SOURCE MATERIAL
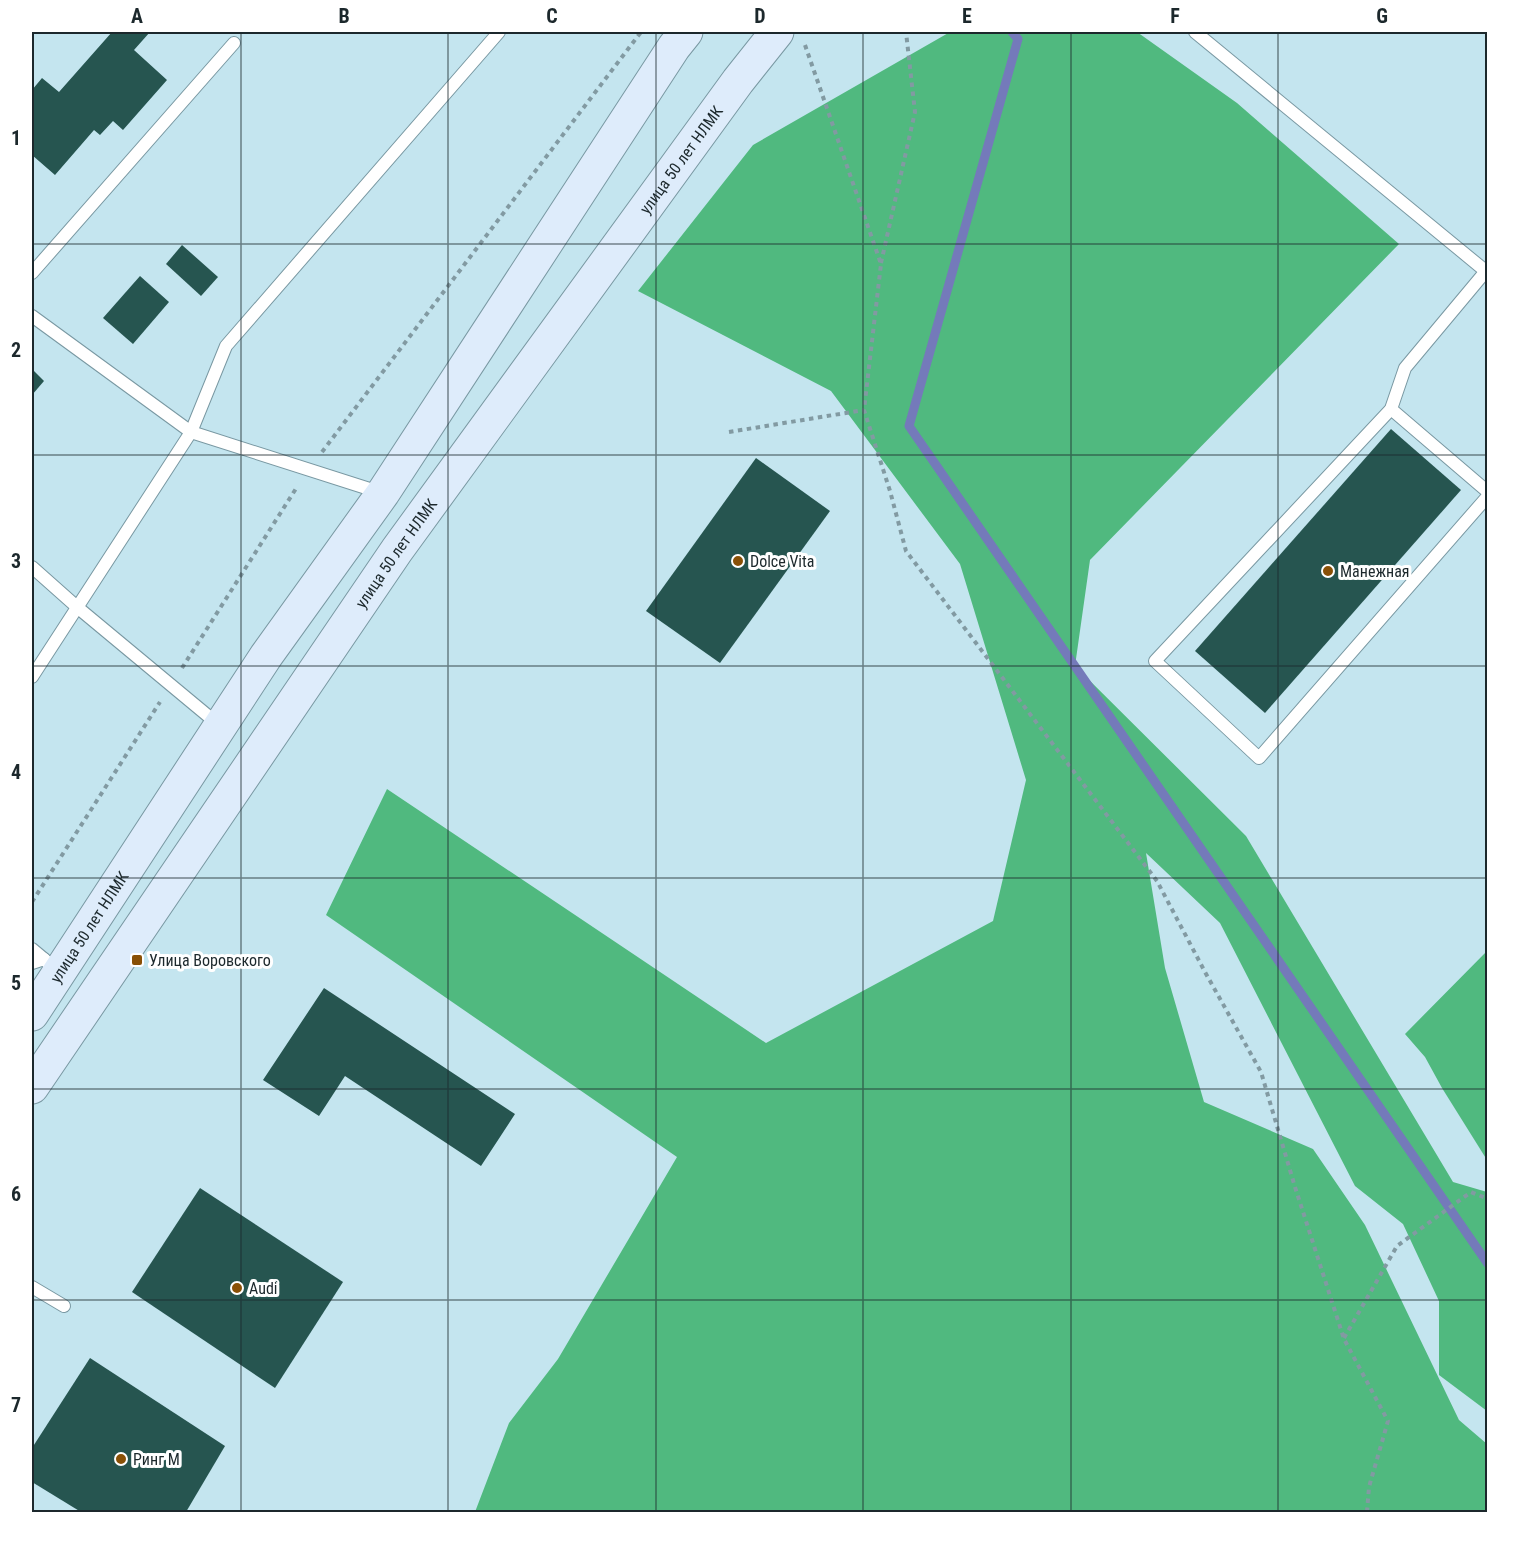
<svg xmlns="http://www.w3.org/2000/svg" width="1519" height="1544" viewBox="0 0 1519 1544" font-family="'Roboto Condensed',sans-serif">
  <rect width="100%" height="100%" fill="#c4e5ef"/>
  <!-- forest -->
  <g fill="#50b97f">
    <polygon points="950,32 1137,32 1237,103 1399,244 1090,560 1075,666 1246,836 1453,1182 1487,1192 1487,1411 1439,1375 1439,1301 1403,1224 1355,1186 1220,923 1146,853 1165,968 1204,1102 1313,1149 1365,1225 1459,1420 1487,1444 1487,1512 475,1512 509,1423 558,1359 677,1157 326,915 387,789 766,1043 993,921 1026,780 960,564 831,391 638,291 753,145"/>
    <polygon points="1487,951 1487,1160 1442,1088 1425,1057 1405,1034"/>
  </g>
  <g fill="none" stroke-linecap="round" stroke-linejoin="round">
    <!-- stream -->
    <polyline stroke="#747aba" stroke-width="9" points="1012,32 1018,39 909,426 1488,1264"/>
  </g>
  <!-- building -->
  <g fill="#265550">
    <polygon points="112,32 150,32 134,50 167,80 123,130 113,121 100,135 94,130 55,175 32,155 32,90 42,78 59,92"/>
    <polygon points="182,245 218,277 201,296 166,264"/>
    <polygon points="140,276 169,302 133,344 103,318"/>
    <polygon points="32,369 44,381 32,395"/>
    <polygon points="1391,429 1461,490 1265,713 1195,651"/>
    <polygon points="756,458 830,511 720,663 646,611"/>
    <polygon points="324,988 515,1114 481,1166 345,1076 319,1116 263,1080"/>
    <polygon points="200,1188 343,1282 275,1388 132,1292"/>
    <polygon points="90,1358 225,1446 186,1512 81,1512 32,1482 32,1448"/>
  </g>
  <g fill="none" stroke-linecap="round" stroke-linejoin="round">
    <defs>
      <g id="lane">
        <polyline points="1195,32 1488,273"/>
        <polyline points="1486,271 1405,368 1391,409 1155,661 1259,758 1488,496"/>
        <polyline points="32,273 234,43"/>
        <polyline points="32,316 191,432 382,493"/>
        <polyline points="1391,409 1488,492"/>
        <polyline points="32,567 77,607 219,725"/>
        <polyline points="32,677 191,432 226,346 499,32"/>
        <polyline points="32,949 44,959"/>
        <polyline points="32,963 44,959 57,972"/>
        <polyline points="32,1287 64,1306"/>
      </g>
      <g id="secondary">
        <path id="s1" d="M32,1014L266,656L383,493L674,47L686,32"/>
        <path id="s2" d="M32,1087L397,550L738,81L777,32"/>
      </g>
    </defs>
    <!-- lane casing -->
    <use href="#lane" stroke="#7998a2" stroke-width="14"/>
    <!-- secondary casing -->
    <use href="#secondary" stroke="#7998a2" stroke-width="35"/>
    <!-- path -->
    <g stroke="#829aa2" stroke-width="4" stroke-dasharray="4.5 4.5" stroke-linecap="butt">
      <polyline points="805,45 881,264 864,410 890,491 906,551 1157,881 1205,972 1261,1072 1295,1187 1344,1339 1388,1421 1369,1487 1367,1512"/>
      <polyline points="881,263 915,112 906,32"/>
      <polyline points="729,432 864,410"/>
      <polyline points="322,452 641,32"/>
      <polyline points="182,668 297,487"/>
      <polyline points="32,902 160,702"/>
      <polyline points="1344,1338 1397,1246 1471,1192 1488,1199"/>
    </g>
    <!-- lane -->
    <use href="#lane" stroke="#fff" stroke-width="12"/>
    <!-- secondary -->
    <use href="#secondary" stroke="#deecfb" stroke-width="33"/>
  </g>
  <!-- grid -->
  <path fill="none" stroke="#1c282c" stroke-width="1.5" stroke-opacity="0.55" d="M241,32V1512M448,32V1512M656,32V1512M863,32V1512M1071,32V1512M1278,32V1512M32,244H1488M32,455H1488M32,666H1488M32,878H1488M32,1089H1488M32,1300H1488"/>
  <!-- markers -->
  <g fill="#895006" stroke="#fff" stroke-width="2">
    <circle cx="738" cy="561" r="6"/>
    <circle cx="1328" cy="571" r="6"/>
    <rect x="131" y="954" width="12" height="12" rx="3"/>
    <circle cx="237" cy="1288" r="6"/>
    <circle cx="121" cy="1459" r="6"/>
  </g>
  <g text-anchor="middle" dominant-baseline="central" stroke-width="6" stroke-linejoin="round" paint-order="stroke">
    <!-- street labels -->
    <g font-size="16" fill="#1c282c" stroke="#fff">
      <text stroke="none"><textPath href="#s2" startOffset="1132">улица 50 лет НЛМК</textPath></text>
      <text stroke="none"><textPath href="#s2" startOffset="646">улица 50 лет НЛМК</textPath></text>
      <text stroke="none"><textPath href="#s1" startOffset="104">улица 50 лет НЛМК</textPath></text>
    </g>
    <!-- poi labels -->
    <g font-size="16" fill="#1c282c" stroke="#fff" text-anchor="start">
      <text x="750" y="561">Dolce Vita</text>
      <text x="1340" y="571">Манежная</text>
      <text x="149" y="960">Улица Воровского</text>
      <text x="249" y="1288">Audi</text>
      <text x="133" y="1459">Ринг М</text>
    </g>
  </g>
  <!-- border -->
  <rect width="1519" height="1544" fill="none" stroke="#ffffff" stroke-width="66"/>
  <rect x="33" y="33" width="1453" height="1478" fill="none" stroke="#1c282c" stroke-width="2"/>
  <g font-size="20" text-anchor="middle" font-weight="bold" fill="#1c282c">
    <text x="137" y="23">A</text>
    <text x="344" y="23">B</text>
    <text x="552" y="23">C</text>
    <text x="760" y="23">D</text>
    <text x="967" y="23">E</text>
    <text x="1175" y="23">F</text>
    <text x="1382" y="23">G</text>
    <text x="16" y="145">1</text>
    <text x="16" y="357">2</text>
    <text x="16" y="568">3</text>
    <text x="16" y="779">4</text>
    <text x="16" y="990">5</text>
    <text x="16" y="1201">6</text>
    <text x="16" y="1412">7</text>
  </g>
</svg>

PROMPT
Reproduce the records in full and leave the images behind.

EXPECTED ANSWER
<svg xmlns="http://www.w3.org/2000/svg" width="1519" height="1544" viewBox="0 0 1519 1544" font-family="'Roboto Condensed',sans-serif">
  <rect width="100%" height="100%" fill="#c4e5ef"/>
  <!-- forest -->
  <g fill="#50b97f">
    <polygon points="950,32 1137,32 1237,103 1399,244 1090,560 1075,666 1246,836 1453,1182 1487,1192 1487,1411 1439,1375 1439,1301 1403,1224 1355,1186 1220,923 1146,853 1165,968 1204,1102 1313,1149 1365,1225 1459,1420 1487,1444 1487,1512 475,1512 509,1423 558,1359 677,1157 326,915 387,789 766,1043 993,921 1026,780 960,564 831,391 638,291 753,145"/>
    <polygon points="1487,951 1487,1160 1442,1088 1425,1057 1405,1034"/>
  </g>
  <g fill="none" stroke-linecap="round" stroke-linejoin="round">
    <!-- stream -->
    <polyline stroke="#747aba" stroke-width="9" points="1012,32 1018,39 909,426 1488,1264"/>
  </g>
  <!-- building -->
  <g fill="#265550">
    <polygon points="112,32 150,32 134,50 167,80 123,130 113,121 100,135 94,130 55,175 32,155 32,90 42,78 59,92"/>
    <polygon points="182,245 218,277 201,296 166,264"/>
    <polygon points="140,276 169,302 133,344 103,318"/>
    <polygon points="32,369 44,381 32,395"/>
    <polygon points="1391,429 1461,490 1265,713 1195,651"/>
    <polygon points="756,458 830,511 720,663 646,611"/>
    <polygon points="324,988 515,1114 481,1166 345,1076 319,1116 263,1080"/>
    <polygon points="200,1188 343,1282 275,1388 132,1292"/>
    <polygon points="90,1358 225,1446 186,1512 81,1512 32,1482 32,1448"/>
  </g>
  <g fill="none" stroke-linecap="round" stroke-linejoin="round">
    <defs>
      <g id="lane">
        <polyline points="1195,32 1488,273"/>
        <polyline points="1486,271 1405,368 1391,409 1155,661 1259,758 1488,496"/>
        <polyline points="32,273 234,43"/>
        <polyline points="32,316 191,432 382,493"/>
        <polyline points="1391,409 1488,492"/>
        <polyline points="32,567 77,607 219,725"/>
        <polyline points="32,677 191,432 226,346 499,32"/>
        <polyline points="32,949 44,959"/>
        <polyline points="32,963 44,959 57,972"/>
        <polyline points="32,1287 64,1306"/>
      </g>
      <g id="secondary">
        <path id="s1" d="M32,1014L266,656L383,493L674,47L686,32"/>
        <path id="s2" d="M32,1087L397,550L738,81L777,32"/>
      </g>
    </defs>
    <!-- lane casing -->
    <use href="#lane" stroke="#7998a2" stroke-width="14"/>
    <!-- secondary casing -->
    <use href="#secondary" stroke="#7998a2" stroke-width="35"/>
    <!-- path -->
    <g stroke="#829aa2" stroke-width="4" stroke-dasharray="4.5 4.5" stroke-linecap="butt">
      <polyline points="805,45 881,264 864,410 890,491 906,551 1157,881 1205,972 1261,1072 1295,1187 1344,1339 1388,1421 1369,1487 1367,1512"/>
      <polyline points="881,263 915,112 906,32"/>
      <polyline points="729,432 864,410"/>
      <polyline points="322,452 641,32"/>
      <polyline points="182,668 297,487"/>
      <polyline points="32,902 160,702"/>
      <polyline points="1344,1338 1397,1246 1471,1192 1488,1199"/>
    </g>
    <!-- lane -->
    <use href="#lane" stroke="#fff" stroke-width="12"/>
    <!-- secondary -->
    <use href="#secondary" stroke="#deecfb" stroke-width="33"/>
  </g>
  <!-- grid -->
  <path fill="none" stroke="#1c282c" stroke-width="1.5" stroke-opacity="0.55" d="M241,32V1512M448,32V1512M656,32V1512M863,32V1512M1071,32V1512M1278,32V1512M32,244H1488M32,455H1488M32,666H1488M32,878H1488M32,1089H1488M32,1300H1488"/>
  <!-- markers -->
  <g fill="#895006" stroke="#fff" stroke-width="2">
    <circle cx="738" cy="561" r="6"/>
    <circle cx="1328" cy="571" r="6"/>
    <rect x="131" y="954" width="12" height="12" rx="3"/>
    <circle cx="237" cy="1288" r="6"/>
    <circle cx="121" cy="1459" r="6"/>
  </g>
  <g text-anchor="middle" dominant-baseline="central" stroke-width="6" stroke-linejoin="round" paint-order="stroke">
    <!-- street labels -->
    <g font-size="16" fill="#1c282c" stroke="#fff">
      <text stroke="none"><textPath href="#s2" startOffset="1132">улица 50 лет НЛМК</textPath></text>
      <text stroke="none"><textPath href="#s2" startOffset="646">улица 50 лет НЛМК</textPath></text>
      <text stroke="none"><textPath href="#s1" startOffset="104">улица 50 лет НЛМК</textPath></text>
    </g>
    <!-- poi labels -->
    <g font-size="16" fill="#1c282c" stroke="#fff" text-anchor="start">
      <text x="750" y="561">Dolce Vita</text>
      <text x="1340" y="571">Манежная</text>
      <text x="149" y="960">Улица Воровского</text>
      <text x="249" y="1288">Audi</text>
      <text x="133" y="1459">Ринг М</text>
    </g>
  </g>
  <!-- border -->
  <rect width="1519" height="1544" fill="none" stroke="#ffffff" stroke-width="66"/>
  <rect x="33" y="33" width="1453" height="1478" fill="none" stroke="#1c282c" stroke-width="2"/>
  <g font-size="20" text-anchor="middle" font-weight="bold" fill="#1c282c">
    <text x="137" y="23">A</text>
    <text x="344" y="23">B</text>
    <text x="552" y="23">C</text>
    <text x="760" y="23">D</text>
    <text x="967" y="23">E</text>
    <text x="1175" y="23">F</text>
    <text x="1382" y="23">G</text>
    <text x="16" y="145">1</text>
    <text x="16" y="357">2</text>
    <text x="16" y="568">3</text>
    <text x="16" y="779">4</text>
    <text x="16" y="990">5</text>
    <text x="16" y="1201">6</text>
    <text x="16" y="1412">7</text>
  </g>
</svg>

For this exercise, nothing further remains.